Will the job market stay different from previous recessions? Has the unemployment problem been merely delayed, rather than avoided? Every day several e-mails land in my inbox from the GMB union, detailing jobs under threat or being cut in the public sector, mainly local government.

John Philpott, chief economist at the Chartered Institute of Personnel and Development, set the cat amongst the pigeons and provoked a row with the Institute of Directors by predicting 1.6m job losses by 2015-16.

The combined effects of public spending cuts and higher taxes, notably the January rise in Vat, will lead to 725,000 public sector jobs losses and an eye-catching 900,000 in the private sector.

He would concede that he has been too gloomy about unemployment so far, expecting something closer to normal recessionary labour market behaviour and a rise in unemployment to over 3m. As it is, while the prediction of 1.6m job losses grabbed the headlines, he also expects that the rest of the private sector will generate enough jobs over the course of the parliament to offset these reductions - which I agree with - though it may not do so in 2011 and 2012.

That is the question. Ian Harwood, chief economist at Evolution Securities, thinks the economic growth pattern of this year, when the strength of the upturn has beaten expectations, will be repeated in 2011. Most other economists remain more downbeat, however, and the very latest labour market statistics have had a slightly softer tone.

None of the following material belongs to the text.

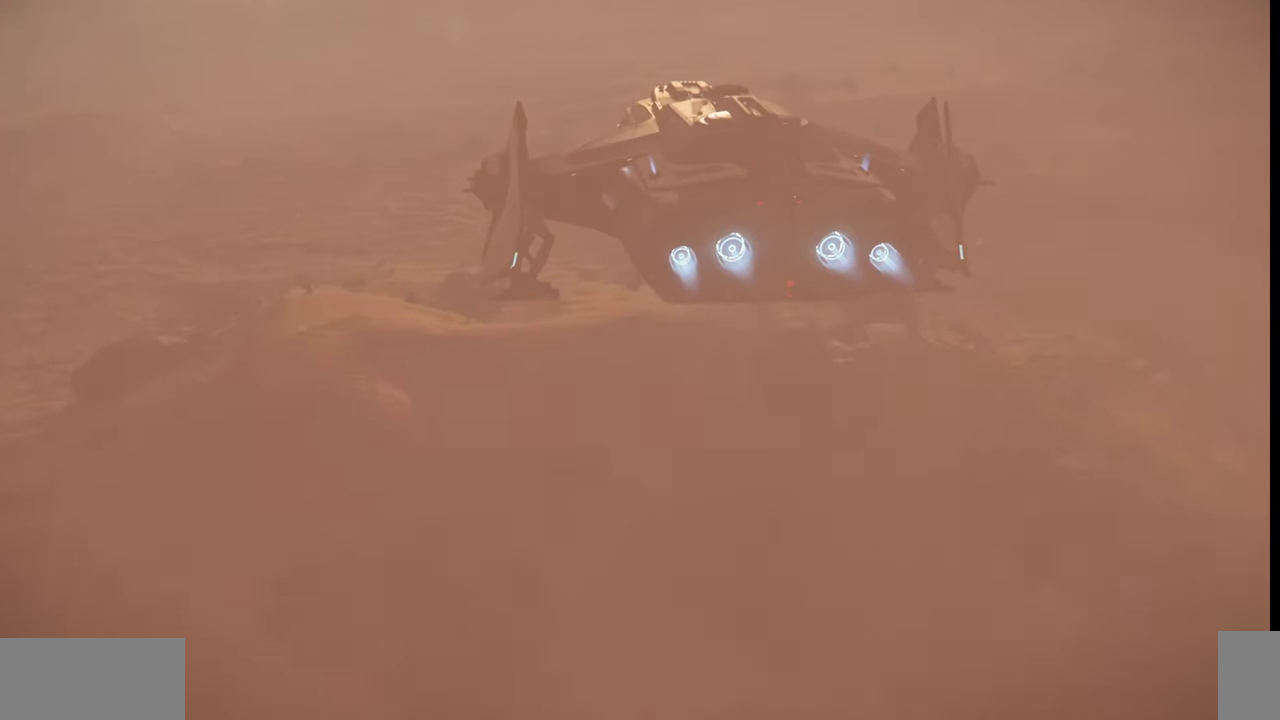
{"keys": [], "mouse": [], "events": [[234, "w", "up"]]}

History tells us that the early phase of a recovery is when employment growth is most fragile. That is because there is slack to use up within organisations following the recession, and because employers are typically cautious about hiring.

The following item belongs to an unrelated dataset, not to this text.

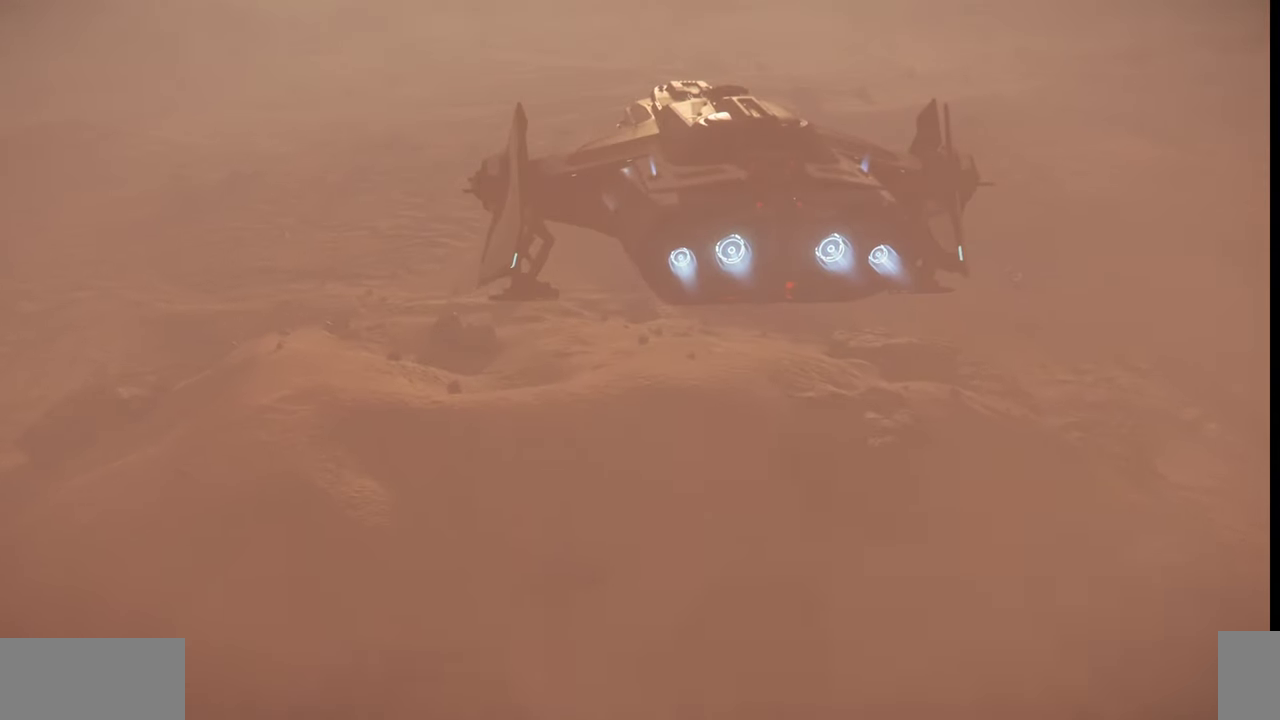
{"keys": ["d"], "mouse": [], "events": [[467, "d", "down"]]}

So in the early 1980s the trough in employment was a full two years after the economy’s low point. In the early 1990s the lag was shorter, exactly a year. From 1991 to 1998 700,000 public sector jobs were lost but overall employment grew relatively strongly.

We are now four quarters into the economic recovery, so on the early 1990s’ model should be on a sustained upward path for employment. Certainly the summer saw a big rise in private sector jobs, the biggest since records began in 1971. If it is the 1980s all over again, however, 2011 could yet be difficult, the recent employment rise being a false dawn.

We will know quite soon. The job market performed a minor miracle during the recession. It would be another one if we get through the winter without some rise in unemployment. If it is a relatively modest rise, which I would expect, the damage would be limited. Anything much bigger and the government would find itself in a sticky patch.